_ENTRIES SHOWN_.
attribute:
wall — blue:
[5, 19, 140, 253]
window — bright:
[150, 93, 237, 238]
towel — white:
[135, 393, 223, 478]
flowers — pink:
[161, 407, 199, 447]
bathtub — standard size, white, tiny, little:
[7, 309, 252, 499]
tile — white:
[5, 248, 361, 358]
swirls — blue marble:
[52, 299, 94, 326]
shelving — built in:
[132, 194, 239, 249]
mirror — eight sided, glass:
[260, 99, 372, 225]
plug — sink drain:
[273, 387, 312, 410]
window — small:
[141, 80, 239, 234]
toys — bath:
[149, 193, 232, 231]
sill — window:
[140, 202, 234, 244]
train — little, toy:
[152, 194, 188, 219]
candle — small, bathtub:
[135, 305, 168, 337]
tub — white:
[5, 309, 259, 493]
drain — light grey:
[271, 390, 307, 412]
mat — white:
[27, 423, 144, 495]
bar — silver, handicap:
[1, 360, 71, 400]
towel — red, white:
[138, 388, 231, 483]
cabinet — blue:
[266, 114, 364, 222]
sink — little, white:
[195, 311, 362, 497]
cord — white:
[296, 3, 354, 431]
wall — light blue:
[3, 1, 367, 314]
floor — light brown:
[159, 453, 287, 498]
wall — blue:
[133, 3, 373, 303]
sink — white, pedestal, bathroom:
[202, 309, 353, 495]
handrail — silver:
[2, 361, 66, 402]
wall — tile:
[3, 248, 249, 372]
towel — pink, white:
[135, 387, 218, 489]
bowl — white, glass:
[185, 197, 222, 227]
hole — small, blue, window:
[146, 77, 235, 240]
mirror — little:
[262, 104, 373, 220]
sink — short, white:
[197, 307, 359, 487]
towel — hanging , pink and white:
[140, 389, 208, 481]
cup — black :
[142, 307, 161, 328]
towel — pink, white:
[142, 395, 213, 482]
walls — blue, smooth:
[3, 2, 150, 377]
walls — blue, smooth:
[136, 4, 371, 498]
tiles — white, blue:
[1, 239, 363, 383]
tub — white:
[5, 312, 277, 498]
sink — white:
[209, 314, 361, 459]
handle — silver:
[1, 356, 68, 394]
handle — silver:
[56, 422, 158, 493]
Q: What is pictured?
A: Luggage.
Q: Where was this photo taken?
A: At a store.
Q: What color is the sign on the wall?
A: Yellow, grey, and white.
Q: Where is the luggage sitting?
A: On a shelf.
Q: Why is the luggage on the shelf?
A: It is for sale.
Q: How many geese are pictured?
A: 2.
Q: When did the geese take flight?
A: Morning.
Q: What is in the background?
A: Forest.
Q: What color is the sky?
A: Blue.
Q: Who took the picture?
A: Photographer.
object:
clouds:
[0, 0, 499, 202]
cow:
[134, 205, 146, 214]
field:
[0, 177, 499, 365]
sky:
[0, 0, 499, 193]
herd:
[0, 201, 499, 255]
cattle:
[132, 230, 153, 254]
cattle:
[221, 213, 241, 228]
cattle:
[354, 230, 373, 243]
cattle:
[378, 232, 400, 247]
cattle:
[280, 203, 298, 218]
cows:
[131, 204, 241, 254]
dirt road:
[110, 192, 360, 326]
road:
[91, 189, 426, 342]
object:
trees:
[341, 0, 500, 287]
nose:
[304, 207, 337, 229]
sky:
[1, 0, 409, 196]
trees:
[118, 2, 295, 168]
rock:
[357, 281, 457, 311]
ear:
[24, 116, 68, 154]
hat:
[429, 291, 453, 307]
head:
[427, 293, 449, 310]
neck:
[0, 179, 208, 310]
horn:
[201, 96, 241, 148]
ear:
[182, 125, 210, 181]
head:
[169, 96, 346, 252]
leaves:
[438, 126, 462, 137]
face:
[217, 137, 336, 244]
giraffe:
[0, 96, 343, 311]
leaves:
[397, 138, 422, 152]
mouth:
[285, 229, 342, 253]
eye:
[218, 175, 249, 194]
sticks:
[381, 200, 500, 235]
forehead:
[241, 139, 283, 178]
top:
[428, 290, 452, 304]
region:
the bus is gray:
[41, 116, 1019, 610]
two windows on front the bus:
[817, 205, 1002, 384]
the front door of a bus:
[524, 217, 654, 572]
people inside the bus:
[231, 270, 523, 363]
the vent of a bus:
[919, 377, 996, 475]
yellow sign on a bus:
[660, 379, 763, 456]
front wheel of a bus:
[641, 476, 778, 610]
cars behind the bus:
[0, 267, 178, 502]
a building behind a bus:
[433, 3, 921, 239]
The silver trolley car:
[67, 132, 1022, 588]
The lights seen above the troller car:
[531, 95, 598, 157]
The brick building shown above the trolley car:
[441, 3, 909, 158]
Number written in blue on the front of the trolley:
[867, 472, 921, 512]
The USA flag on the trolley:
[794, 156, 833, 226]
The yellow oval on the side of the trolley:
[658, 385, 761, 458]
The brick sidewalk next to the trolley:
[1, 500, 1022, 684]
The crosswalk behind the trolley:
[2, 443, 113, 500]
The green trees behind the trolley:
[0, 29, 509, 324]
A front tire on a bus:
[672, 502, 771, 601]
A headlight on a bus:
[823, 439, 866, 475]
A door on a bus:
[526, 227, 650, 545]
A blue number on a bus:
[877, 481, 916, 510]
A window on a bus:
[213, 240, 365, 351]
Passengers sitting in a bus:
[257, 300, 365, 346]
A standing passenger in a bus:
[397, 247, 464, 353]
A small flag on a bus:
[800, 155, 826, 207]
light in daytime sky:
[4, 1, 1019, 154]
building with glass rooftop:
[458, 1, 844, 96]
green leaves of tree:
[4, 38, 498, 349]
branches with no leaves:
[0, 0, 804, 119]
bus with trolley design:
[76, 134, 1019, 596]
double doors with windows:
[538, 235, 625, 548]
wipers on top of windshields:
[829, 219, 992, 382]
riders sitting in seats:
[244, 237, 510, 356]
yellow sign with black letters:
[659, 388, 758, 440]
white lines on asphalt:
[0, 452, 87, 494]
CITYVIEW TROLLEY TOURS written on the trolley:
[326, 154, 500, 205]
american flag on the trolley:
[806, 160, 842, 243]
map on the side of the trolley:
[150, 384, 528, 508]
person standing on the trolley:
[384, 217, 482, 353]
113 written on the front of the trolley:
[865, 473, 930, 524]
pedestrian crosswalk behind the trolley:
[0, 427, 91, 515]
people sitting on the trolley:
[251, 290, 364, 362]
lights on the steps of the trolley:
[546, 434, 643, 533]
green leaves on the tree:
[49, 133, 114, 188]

_EXERCISE DIRECTIONS_.
Can you write out all the items again, swapping each "towel" for "washcloth" and leaving everything else unchanged?

_FINAL ANSWER_.
attribute:
wall — blue:
[5, 19, 140, 253]
window — bright:
[150, 93, 237, 238]
washcloth — white:
[135, 393, 223, 478]
flowers — pink:
[161, 407, 199, 447]
bathtub — standard size, white, tiny, little:
[7, 309, 252, 499]
tile — white:
[5, 248, 361, 358]
swirls — blue marble:
[52, 299, 94, 326]
shelving — built in:
[132, 194, 239, 249]
mirror — eight sided, glass:
[260, 99, 372, 225]
plug — sink drain:
[273, 387, 312, 410]
window — small:
[141, 80, 239, 234]
toys — bath:
[149, 193, 232, 231]
sill — window:
[140, 202, 234, 244]
train — little, toy:
[152, 194, 188, 219]
candle — small, bathtub:
[135, 305, 168, 337]
tub — white:
[5, 309, 259, 493]
drain — light grey:
[271, 390, 307, 412]
mat — white:
[27, 423, 144, 495]
bar — silver, handicap:
[1, 360, 71, 400]
washcloth — red, white:
[138, 388, 231, 483]
cabinet — blue:
[266, 114, 364, 222]
sink — little, white:
[195, 311, 362, 497]
cord — white:
[296, 3, 354, 431]
wall — light blue:
[3, 1, 367, 314]
floor — light brown:
[159, 453, 287, 498]
wall — blue:
[133, 3, 373, 303]
sink — white, pedestal, bathroom:
[202, 309, 353, 495]
handrail — silver:
[2, 361, 66, 402]
wall — tile:
[3, 248, 249, 372]
washcloth — pink, white:
[135, 387, 218, 489]
bowl — white, glass:
[185, 197, 222, 227]
hole — small, blue, window:
[146, 77, 235, 240]
mirror — little:
[262, 104, 373, 220]
sink — short, white:
[197, 307, 359, 487]
washcloth — hanging , pink and white:
[140, 389, 208, 481]
cup — black :
[142, 307, 161, 328]
washcloth — pink, white:
[142, 395, 213, 482]
walls — blue, smooth:
[3, 2, 150, 377]
walls — blue, smooth:
[136, 4, 371, 498]
tiles — white, blue:
[1, 239, 363, 383]
tub — white:
[5, 312, 277, 498]
sink — white:
[209, 314, 361, 459]
handle — silver:
[1, 356, 68, 394]
handle — silver:
[56, 422, 158, 493]
Q: What is pictured?
A: Luggage.
Q: Where was this photo taken?
A: At a store.
Q: What color is the sign on the wall?
A: Yellow, grey, and white.
Q: Where is the luggage sitting?
A: On a shelf.
Q: Why is the luggage on the shelf?
A: It is for sale.
Q: How many geese are pictured?
A: 2.
Q: When did the geese take flight?
A: Morning.
Q: What is in the background?
A: Forest.
Q: What color is the sky?
A: Blue.
Q: Who took the picture?
A: Photographer.
object:
clouds:
[0, 0, 499, 202]
cow:
[134, 205, 146, 214]
field:
[0, 177, 499, 365]
sky:
[0, 0, 499, 193]
herd:
[0, 201, 499, 255]
cattle:
[132, 230, 153, 254]
cattle:
[221, 213, 241, 228]
cattle:
[354, 230, 373, 243]
cattle:
[378, 232, 400, 247]
cattle:
[280, 203, 298, 218]
cows:
[131, 204, 241, 254]
dirt road:
[110, 192, 360, 326]
road:
[91, 189, 426, 342]
object:
trees:
[341, 0, 500, 287]
nose:
[304, 207, 337, 229]
sky:
[1, 0, 409, 196]
trees:
[118, 2, 295, 168]
rock:
[357, 281, 457, 311]
ear:
[24, 116, 68, 154]
hat:
[429, 291, 453, 307]
head:
[427, 293, 449, 310]
neck:
[0, 179, 208, 310]
horn:
[201, 96, 241, 148]
ear:
[182, 125, 210, 181]
head:
[169, 96, 346, 252]
leaves:
[438, 126, 462, 137]
face:
[217, 137, 336, 244]
giraffe:
[0, 96, 343, 311]
leaves:
[397, 138, 422, 152]
mouth:
[285, 229, 342, 253]
eye:
[218, 175, 249, 194]
sticks:
[381, 200, 500, 235]
forehead:
[241, 139, 283, 178]
top:
[428, 290, 452, 304]
region:
the bus is gray:
[41, 116, 1019, 610]
two windows on front the bus:
[817, 205, 1002, 384]
the front door of a bus:
[524, 217, 654, 572]
people inside the bus:
[231, 270, 523, 363]
the vent of a bus:
[919, 377, 996, 475]
yellow sign on a bus:
[660, 379, 763, 456]
front wheel of a bus:
[641, 476, 778, 610]
cars behind the bus:
[0, 267, 178, 502]
a building behind a bus:
[433, 3, 921, 239]
The silver trolley car:
[67, 132, 1022, 588]
The lights seen above the troller car:
[531, 95, 598, 157]
The brick building shown above the trolley car:
[441, 3, 909, 158]
Number written in blue on the front of the trolley:
[867, 472, 921, 512]
The USA flag on the trolley:
[794, 156, 833, 226]
The yellow oval on the side of the trolley:
[658, 385, 761, 458]
The brick sidewalk next to the trolley:
[1, 500, 1022, 684]
The crosswalk behind the trolley:
[2, 443, 113, 500]
The green trees behind the trolley:
[0, 29, 509, 324]
A front tire on a bus:
[672, 502, 771, 601]
A headlight on a bus:
[823, 439, 866, 475]
A door on a bus:
[526, 227, 650, 545]
A blue number on a bus:
[877, 481, 916, 510]
A window on a bus:
[213, 240, 365, 351]
Passengers sitting in a bus:
[257, 300, 365, 346]
A standing passenger in a bus:
[397, 247, 464, 353]
A small flag on a bus:
[800, 155, 826, 207]
light in daytime sky:
[4, 1, 1019, 154]
building with glass rooftop:
[458, 1, 844, 96]
green leaves of tree:
[4, 38, 498, 349]
branches with no leaves:
[0, 0, 804, 119]
bus with trolley design:
[76, 134, 1019, 596]
double doors with windows:
[538, 235, 625, 548]
wipers on top of windshields:
[829, 219, 992, 382]
riders sitting in seats:
[244, 237, 510, 356]
yellow sign with black letters:
[659, 388, 758, 440]
white lines on asphalt:
[0, 452, 87, 494]
CITYVIEW TROLLEY TOURS written on the trolley:
[326, 154, 500, 205]
american flag on the trolley:
[806, 160, 842, 243]
map on the side of the trolley:
[150, 384, 528, 508]
person standing on the trolley:
[384, 217, 482, 353]
113 written on the front of the trolley:
[865, 473, 930, 524]
pedestrian crosswalk behind the trolley:
[0, 427, 91, 515]
people sitting on the trolley:
[251, 290, 364, 362]
lights on the steps of the trolley:
[546, 434, 643, 533]
green leaves on the tree:
[49, 133, 114, 188]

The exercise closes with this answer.